Following the AL Supreme Court’s decision in Holton, the Alabama Legislature addressed a certain type of evidence in a criminal trial when it enacted a statute directly intended to apply to the admission of physical evidence. Alabama Code (1975), § 12-21-13, states, “[p]hysical evidence connected with or collected in the investigation of a crime shall not be excluded from consideration by a jury or court due to a failure to prove the chain of custody of the evidence. Whenever a witness in a criminal trial identifies a physical piece of evidence connected with or collected in the investigation of a crime, the evidence shall be submitted to the jury or court for whatever weight the jury or court may deem proper. The trial court in its charge to the jury shall explain any break in the chain of custody concerning the physical evidence.” AL Code Ann. §12-21-13 (1995). In interpreting §12-21-13, the Alabama Supreme Court held, “This statute, by its terms, applies only to ‘[p]hysical evidence connected with or collected in the investigation of’ the charged crime. To invoke the statute [§12-21-13] the proponent of the evidence must first establish that the proffered physical evidence is in fact the very evidence ‘connected with or collected in the investigation.’” Hale v.
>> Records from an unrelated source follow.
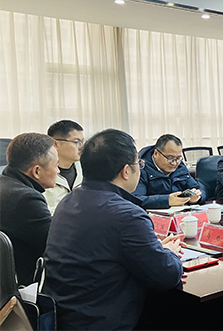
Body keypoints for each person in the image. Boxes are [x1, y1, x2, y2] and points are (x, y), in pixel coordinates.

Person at [43, 129, 184, 330]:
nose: (140, 169)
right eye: (139, 164)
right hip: (102, 322)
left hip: (64, 317)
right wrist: (168, 253)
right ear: (126, 171)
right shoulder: (128, 215)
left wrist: (153, 249)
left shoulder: (68, 201)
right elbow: (166, 276)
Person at [0, 133, 58, 286]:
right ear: (37, 171)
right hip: (26, 287)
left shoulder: (6, 185)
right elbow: (58, 245)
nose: (58, 171)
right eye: (56, 165)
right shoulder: (26, 199)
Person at [135, 134, 205, 209]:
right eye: (170, 158)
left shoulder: (179, 166)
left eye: (178, 158)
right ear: (156, 153)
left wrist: (197, 197)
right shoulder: (141, 168)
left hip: (181, 212)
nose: (174, 163)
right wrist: (167, 200)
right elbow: (137, 199)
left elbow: (200, 189)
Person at [43, 120, 84, 213]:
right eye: (76, 142)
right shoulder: (41, 173)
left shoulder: (85, 169)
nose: (81, 147)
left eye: (82, 142)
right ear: (55, 144)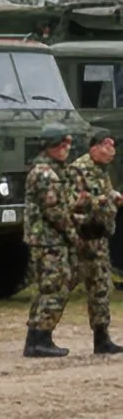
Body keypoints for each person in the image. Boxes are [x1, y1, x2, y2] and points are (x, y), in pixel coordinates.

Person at [24, 127, 80, 357]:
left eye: (68, 144)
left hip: (49, 239)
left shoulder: (52, 171)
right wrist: (74, 236)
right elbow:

State, 848 So.2d 224, 228 (Ala.,2002).

However, a limiting aspect of the application of §12-21-13 to the analysis of chain of custody in the legal context is that the statute doesn’t apply universally to all types of evidence in a criminal case. Outside of the definitional requirement that it be “physical” evidence, if the condition of the evidence is at issue, §12-21-13 is inapplicable. This is clear from the decision in Hale where the Court stated, quoting Lee v. State, 748 So.2d 904, 913 (Ala.Crim.App.1999), “[t]he evidence in Lee's case cannot be admissible under § 12–21–13, Ala.Code 1975, because no witness directly testified at trial that the substance tested by [DFS] was the same substance Lee had sold to Larimer. Moreover, the condition of the substance, i.e., whether it was a cocaine, was the crux of the case. Therefore, because there were missing links in the chain of custody, the trial court erred in admitting the substance into evidence over Lee's chain-of-custody objection.” As relevant to ADFS, this means the proponent of evidence (prosecution or defense), must be able to identify the physical evidence up to the point the evidence is submitted to ADFS. Otherwise, §12-21-13 “does not apply to eliminate the need of the [proponent of the evidence] to prove an unbroken chain of custody.” Id. At 229.

  • 1https://legal-dictionary.thefreedictionary.com/Chain+of+Custody
  • 2One exemption to standard chain of custody requirements which is specifically applicable to ADFS are the provisions of Alabama Code (1975) §12-21-300. See Hale v. State, 848 So.2d 224, 231 (Ala.,2002)(holding “Section 12–21–300 preempts the traditional chain of custody predicate law for this evidence once it was received by DFS in this case.”
  • 3Through direct testimony, circumstantial evidence, or submission of a copy of the ADFS chain of custody pursuant to Alabama Rules of Evidence, Rule 803(6) and testimony by a qualifying person with knowledge.